Data for this task:
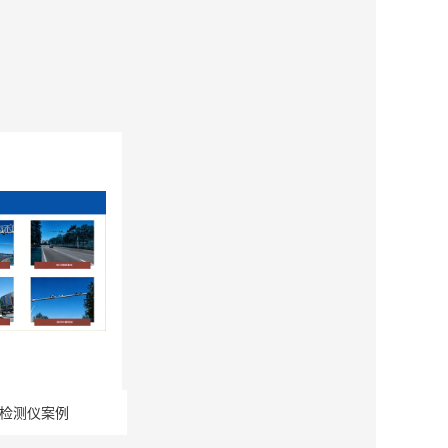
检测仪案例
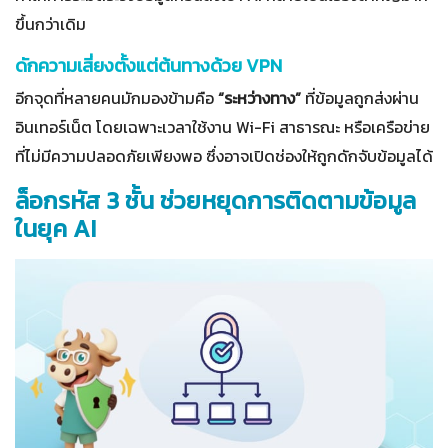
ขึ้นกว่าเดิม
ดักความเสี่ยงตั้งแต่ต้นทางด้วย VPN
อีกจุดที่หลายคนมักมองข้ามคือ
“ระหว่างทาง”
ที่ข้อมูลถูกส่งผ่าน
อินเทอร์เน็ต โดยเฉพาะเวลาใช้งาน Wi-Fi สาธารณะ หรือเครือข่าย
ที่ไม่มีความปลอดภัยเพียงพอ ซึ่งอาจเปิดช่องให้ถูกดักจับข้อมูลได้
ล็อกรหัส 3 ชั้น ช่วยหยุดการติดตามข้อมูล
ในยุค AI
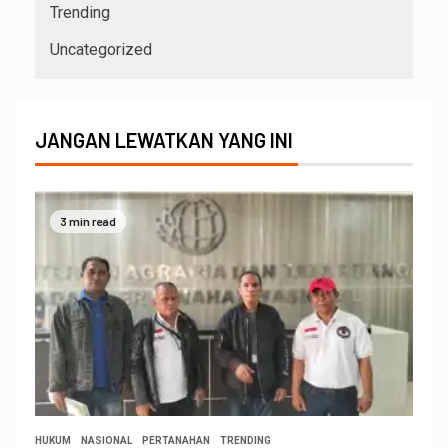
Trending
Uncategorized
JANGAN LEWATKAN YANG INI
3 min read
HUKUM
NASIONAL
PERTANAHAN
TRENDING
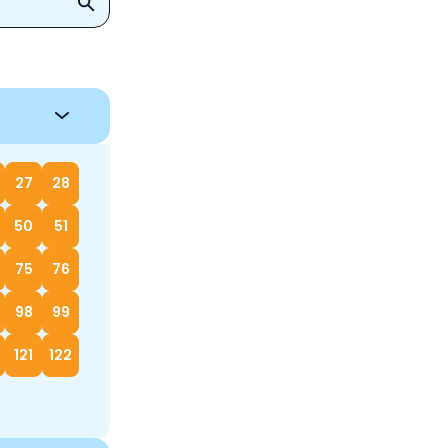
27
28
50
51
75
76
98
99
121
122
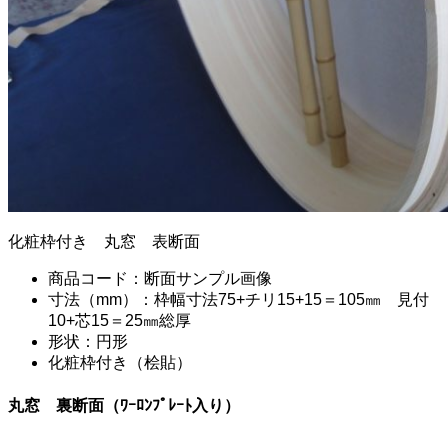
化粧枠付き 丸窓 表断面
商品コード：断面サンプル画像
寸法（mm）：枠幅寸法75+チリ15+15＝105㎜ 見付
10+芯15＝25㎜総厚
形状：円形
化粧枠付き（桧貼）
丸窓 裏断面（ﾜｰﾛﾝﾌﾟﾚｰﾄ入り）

Work task: Please rewrite the rows as a JSON list of strings, from the line with "ขึ้นกว่าเดิม" up to and including the final line of the rows. Use one string per line, drop blank lines, and leave out the pictures.

Your solution:
[
  "ขึ้นกว่าเดิม",
  "ดักความเสี่ยงตั้งแต่ต้นทางด้วย VPN",
  "อีกจุดที่หลายคนมักมองข้ามคือ",
  "“ระหว่างทาง”",
  "ที่ข้อมูลถูกส่งผ่าน",
  "อินเทอร์เน็ต โดยเฉพาะเวลาใช้งาน Wi-Fi สาธารณะ หรือเครือข่าย",
  "ที่ไม่มีความปลอดภัยเพียงพอ ซึ่งอาจเปิดช่องให้ถูกดักจับข้อมูลได้",
  "ล็อกรหัส 3 ชั้น ช่วยหยุดการติดตามข้อมูล",
  "ในยุค AI",
  "Trending",
  "Uncategorized",
  "JANGAN LEWATKAN YANG INI",
  "3 min read",
  "HUKUM",
  "NASIONAL",
  "PERTANAHAN",
  "TRENDING",
  "27",
  "28",
  "50",
  "51",
  "75",
  "76",
  "98",
  "99",
  "121",
  "122",
  "化粧枠付き 丸窓 表断面",
  "商品コード：断面サンプル画像",
  "寸法（mm）：枠幅寸法75+チリ15+15＝105㎜ 見付",
  "10+芯15＝25㎜総厚",
  "形状：円形",
  "化粧枠付き（桧貼）",
  "丸窓 裏断面（ﾜｰﾛﾝﾌﾟﾚｰﾄ入り）"
]